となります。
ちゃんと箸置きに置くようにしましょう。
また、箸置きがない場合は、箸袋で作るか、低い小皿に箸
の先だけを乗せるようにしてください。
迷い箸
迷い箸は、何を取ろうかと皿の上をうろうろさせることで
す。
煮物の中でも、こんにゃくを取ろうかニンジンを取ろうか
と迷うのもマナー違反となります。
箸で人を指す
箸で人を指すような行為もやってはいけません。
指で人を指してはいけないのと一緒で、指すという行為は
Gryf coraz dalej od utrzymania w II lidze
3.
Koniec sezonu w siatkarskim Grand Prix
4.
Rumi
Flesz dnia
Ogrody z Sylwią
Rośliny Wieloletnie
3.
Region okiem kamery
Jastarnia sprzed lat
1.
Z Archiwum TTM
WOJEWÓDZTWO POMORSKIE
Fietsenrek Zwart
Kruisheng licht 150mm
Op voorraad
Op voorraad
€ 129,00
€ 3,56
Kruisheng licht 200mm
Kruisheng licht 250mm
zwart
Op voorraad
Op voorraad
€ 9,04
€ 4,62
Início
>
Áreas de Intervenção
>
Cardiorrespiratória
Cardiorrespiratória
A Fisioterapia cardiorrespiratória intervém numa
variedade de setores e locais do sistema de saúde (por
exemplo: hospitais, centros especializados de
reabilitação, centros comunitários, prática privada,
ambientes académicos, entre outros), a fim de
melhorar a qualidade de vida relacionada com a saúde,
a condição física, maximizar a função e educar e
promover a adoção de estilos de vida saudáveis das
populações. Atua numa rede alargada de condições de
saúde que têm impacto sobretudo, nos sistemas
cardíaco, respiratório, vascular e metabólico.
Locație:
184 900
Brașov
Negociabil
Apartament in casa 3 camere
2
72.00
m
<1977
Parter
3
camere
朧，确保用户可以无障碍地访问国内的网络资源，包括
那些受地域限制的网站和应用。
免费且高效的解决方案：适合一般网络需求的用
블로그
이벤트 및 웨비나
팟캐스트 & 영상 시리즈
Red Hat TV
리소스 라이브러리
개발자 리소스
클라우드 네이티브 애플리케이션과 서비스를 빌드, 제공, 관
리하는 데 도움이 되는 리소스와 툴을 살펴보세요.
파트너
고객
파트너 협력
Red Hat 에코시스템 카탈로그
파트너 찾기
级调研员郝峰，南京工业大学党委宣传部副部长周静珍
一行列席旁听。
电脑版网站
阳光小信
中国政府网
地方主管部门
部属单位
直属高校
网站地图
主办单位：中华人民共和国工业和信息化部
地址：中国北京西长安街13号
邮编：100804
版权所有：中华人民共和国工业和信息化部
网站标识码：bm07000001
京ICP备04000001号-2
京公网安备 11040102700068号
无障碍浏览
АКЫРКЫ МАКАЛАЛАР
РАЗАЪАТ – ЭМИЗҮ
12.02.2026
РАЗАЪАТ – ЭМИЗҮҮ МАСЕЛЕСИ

------------------------------------

§ **WORK INSTRUCTION**
Report every line of the material above that contains the string "中华人民共和国工业和信息化部", treating case as significant.

§ **RESULT**
主办单位：中华人民共和国工业和信息化部
版权所有：中华人民共和国工业和信息化部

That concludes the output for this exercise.